Op grond van artikel 20 van de WBMV dient de minister van Volksgezondheid, Welzijn en Sport binnen vier jaar na inwerkingtreding van deze wet een verslag over de doeltreffendheid en effecten van deze wet in de praktijk aan de Staten-Generaal te zenden. Met het oog daarop heb ik ZorgOnderzoek Nederland (thans ZonMW) verzocht in haar Programma wetsevaluatie ook de evaluatie van de WBMV op te nemen. Het daarop betrekking hebbende evaluatieonderzoek is onder begeleiding van ZonMW uitgevoerd door TNO Preventie en Gezondheid te Leiden en de Erasmus Universiteit Rotterdam.
Hieronder geef ik eerst kort de uitkomsten (paragraaf 3) en conclusies en aanbevelingen van het evaluatierapport (paragraaf 4) weer. Paragraaf 5 bevat mijn standpunt op hoofdlijnen en paragraaf 6, tenslotte, mijn slotoverweging.

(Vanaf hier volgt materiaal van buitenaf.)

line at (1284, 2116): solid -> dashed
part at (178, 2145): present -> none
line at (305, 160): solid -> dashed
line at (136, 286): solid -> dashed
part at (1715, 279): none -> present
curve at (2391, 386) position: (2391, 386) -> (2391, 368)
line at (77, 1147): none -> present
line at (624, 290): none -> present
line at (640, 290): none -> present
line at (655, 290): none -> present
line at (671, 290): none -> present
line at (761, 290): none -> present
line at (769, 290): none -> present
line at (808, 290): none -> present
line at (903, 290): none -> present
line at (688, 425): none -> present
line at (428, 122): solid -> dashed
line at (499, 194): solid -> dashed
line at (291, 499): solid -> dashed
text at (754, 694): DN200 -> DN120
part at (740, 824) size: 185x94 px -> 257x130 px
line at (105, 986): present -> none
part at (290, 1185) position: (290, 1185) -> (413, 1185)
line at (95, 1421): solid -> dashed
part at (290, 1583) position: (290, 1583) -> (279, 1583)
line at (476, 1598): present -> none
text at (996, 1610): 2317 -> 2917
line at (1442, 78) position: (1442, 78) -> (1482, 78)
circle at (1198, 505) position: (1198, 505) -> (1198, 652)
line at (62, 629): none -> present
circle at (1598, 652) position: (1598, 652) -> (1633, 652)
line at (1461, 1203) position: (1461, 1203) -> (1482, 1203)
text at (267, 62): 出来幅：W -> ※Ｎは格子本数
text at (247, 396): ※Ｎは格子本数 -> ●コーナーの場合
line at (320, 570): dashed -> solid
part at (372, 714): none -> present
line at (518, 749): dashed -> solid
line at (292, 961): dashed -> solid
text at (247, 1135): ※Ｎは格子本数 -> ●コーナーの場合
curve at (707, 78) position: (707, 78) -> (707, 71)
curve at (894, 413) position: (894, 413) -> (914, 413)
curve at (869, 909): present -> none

3. Evaluatierapport: uitkomsten
Bij de evaluatie van de WBMV was de centrale vraagstelling van het onderzoek wat de effecten van de wet zijn en in hoeverre de verschillende instrumenten van de wet doeltreffend en doelmatig zijn ingezet. Om deze vraag te kunnen beantwoorden hebben de onderzoekers gekeken naar de volgende punten:
a. de gevolgen van de WBMV voor de toegankelijkheid van de zorg;
b. de criteria voor toepassing van de WBMV en de wijze waarop deze zijn geoperationaliseerd;
c. effecten in termen van kwaliteit van zorg en kosten van het inzetten van de instrumenten van de WBMV;
d. mogelijkheden voor toepassing op andere gebieden en de te verwachten effecten;
e. naleving van de wet door het veld en de wijze waarop IGZ hierop toezicht houdt;
f. relatie WBMV met (inter)nationale wetgeving.
Ad a. de gevolgen van de WBMV voor de toegankelijkheid van de zorg
Uit de evaluatie blijkt dat algemeen kan worden geconcludeerd dat de toepassing van de WBMV geen negatieve gevolgen heeft voor de directe toegankelijkheid van de zorg.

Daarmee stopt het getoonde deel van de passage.